======== Exercise text ========
National Institutes of Health Director Dr. Francis Collins said 100 million doses of coronavirus could “perhaps” be available by early next year.
Asked when a coronavirus vaccine would be approved and available to the public, Collins said we could “perhaps have, if all goes well, maybe as many as 100 million doses by early 2021.”
That’s somewhat less optimistic than what Dr. Anthony Fauci, director of the National Institutes of Allergy and Infectious Diseases, said Wednesday.
“By the beginning of 2021, we hope to have a couple hundred million doses,” Fauci said during a live question and answer session sponsored by the Journal of the American Medical Association.
Some context: The US Biomedical Advanced Research and Development Authority, a part of the Department of Health and Human Services, is currently funding research on five different experimental vaccines.
Pharmaceutical companies Moderna and AstraZeneca are currently in clinical trials, testing the vaccines on humans. Johnson & Johnson, Sanofi, and Merck are developing a vaccine, but have not yet started clinical trials, according to the World Health Organization.
“Because we have a number of these, and they all use a different strategy, I am optimistic that at least one maybe two, maybe three will come through looking like what we need,” Collins told CNN. “We want to hedge our bets by having a number of different approaches, so that it’s very likely that at least one of them and maybe more will work.”
He said that large-scale clinical trials of “several” vaccines will start in July. He said each vaccine would be testing in a phase three trial involving 30,000 people, some of them receiving a vaccine and some receiving a placebo, or a shot that does nothing.
The study subjects will then go about their lives, and the researchers will tally up who contracts Covid-19 and who does not.
========
Please answer from the vaccine report: how many people would each vaccine's phase three trial involve?
======== Supplied data ========
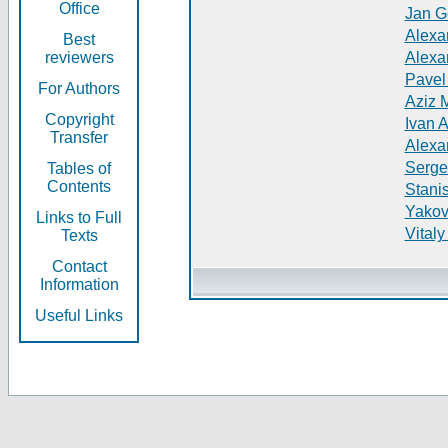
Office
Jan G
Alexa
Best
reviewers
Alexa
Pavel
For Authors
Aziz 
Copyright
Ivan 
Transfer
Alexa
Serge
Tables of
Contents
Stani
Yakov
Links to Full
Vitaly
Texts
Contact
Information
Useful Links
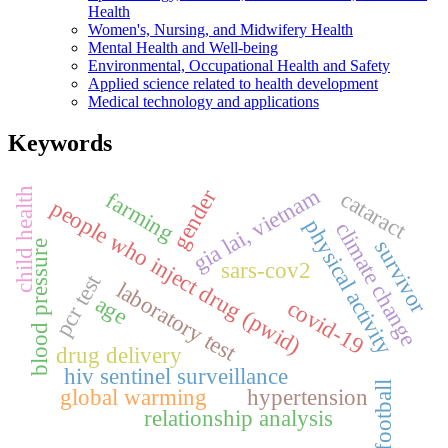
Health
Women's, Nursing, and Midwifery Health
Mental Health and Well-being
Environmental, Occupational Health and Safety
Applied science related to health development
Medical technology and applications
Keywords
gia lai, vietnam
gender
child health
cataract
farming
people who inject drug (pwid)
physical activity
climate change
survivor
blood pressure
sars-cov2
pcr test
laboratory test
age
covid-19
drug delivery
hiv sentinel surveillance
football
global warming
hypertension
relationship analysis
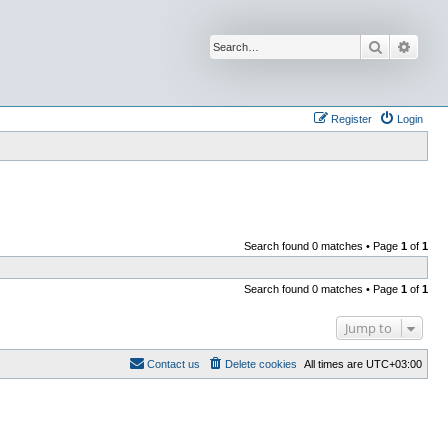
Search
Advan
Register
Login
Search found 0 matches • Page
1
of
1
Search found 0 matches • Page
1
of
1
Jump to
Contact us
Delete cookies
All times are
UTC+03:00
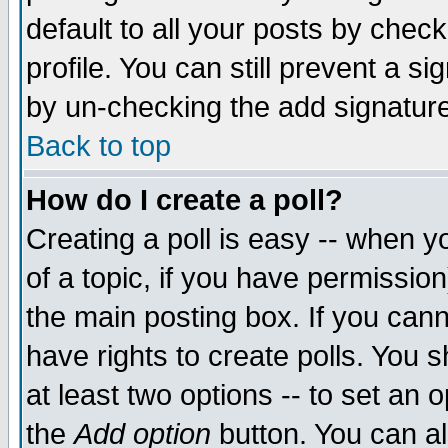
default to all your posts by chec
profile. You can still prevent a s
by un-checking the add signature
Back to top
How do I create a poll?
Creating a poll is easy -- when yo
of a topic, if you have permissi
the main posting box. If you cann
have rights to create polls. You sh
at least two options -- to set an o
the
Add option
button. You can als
========
§ **Solution to this problem**: Each phase three trial would involve 30,000 people.